Извиняюсь перед читателем, что для лучшего разъяснения смысла событий я, по необходимости, должен ввести самого себя в мой роман: дело в том, что Бакланов был мой старый знакомый. Приехав в Петербург, он довольно часто бывал у меня, тосковал о том, о сем: печалился, что нет ни одного чисто-эстетического журнала.

Получив приглашение, я предугадывал, что умысел иной тут был.

По приезде моем, Бакланов прежде всего представил меня Софи, которая, совершенно как хозяйка, сидела за чайным прибором.

— Ваша супруга? — спросил я, зная, что он уже несколько лет был женат.

— Нет, это кузина моя, m-me Ленева! Она ненадолго приехала в Петербург и была так добра, что взялась быть у меня хозяйкой.

По маленьким розовым пятнышкам, выступившим при этом на щечках Софи, и по не совсем спокойному поклону, я сейчас же понял, что тут было что-то такое, да не то!

Бакланов между тем повернул меня и познакомил с другим молодым человеком, джентельменски одетым и с чрезвычайно красивыми бакенбардами.

— Monsieur Юрасов!.. наш бывший губернский стряпчий, а теперь обер-секретарь, — сказал он.

Я и без того, впрочем, догдывался, что это должен быть правовед и лицеист.

Бакланов затем обернул меня в третью сторону — там стоял в толстом драповом сюртуке, с низко опущенною на талии сабельною перевязью, молоденький офицер, с вздернутым носом и вообще с незначительною физиономией.

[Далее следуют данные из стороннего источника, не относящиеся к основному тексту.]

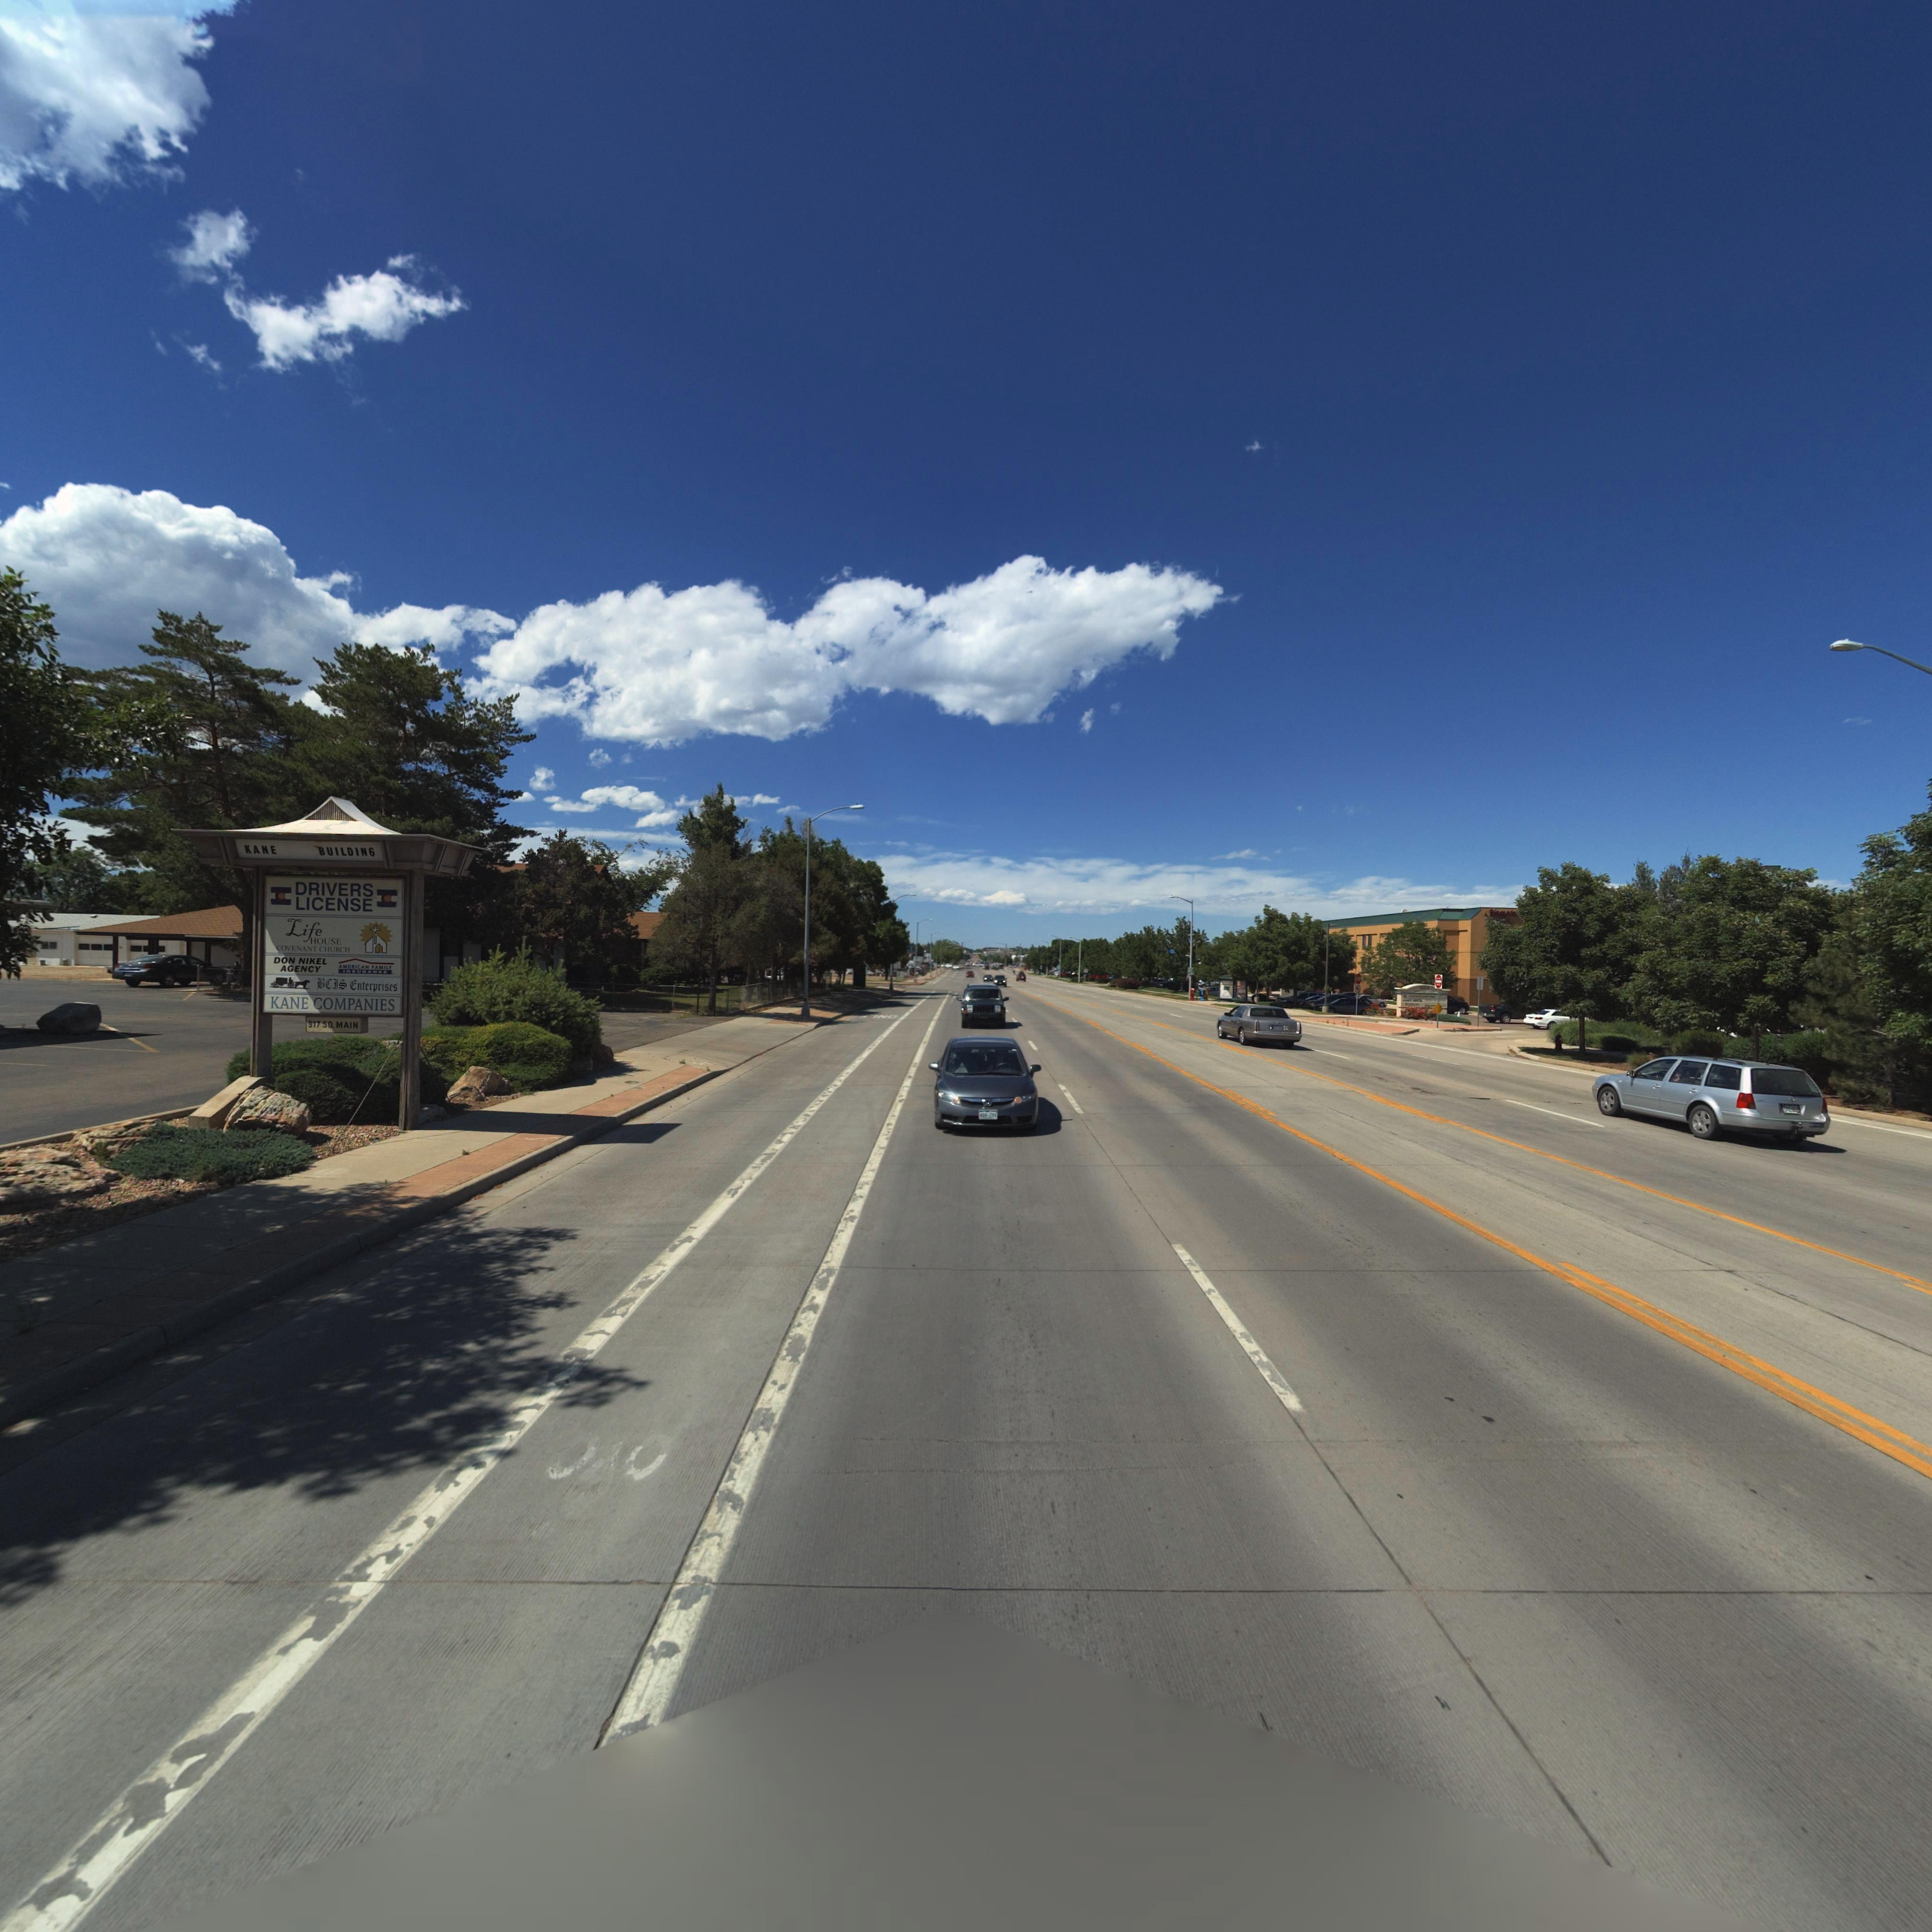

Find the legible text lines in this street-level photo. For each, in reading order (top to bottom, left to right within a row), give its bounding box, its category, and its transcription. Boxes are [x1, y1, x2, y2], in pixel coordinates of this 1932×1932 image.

[295, 881, 373, 898] BusinessName: DRIVERS
[296, 896, 373, 912] BusinessName: LICENSE
[285, 918, 322, 942] BusinessName: Life
[309, 937, 342, 945] BusinessName: HOUSE
[276, 945, 350, 952] BusinessName: COVENANT CHURCH
[338, 964, 392, 969] BusinessName: AMERICAN FAMILY
[343, 969, 387, 974] BusinessName: INSURANCE
[316, 977, 398, 992] BusinessName: BCIS Enterprises
[1420, 985, 1429, 990] StreetNumber: *00
[270, 996, 395, 1011] BusinessName: KANE COMPANIES
[308, 1020, 321, 1028] StreetNumber: 917
[322, 1021, 358, 1028] StreetName: SO* MAIN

— Monsieur Петцолов! — сказал он: — сын вашей бывшей губернаторши.

Я не без любопытства посмотрел на этого господина, бывшего некогда столь милым шалуном и теперь выросшего почти до сажени. На мой поклон он поклонился полунебрежно и опять оперся на свою саблю. Этой позой он, кажется, по преимуществу был доволен.

Мы уселись.

— Я вот сейчас, — начал Бакланов: — рассказывал этим господам, что намерен приступить к изданию журнала чисто-эстетического.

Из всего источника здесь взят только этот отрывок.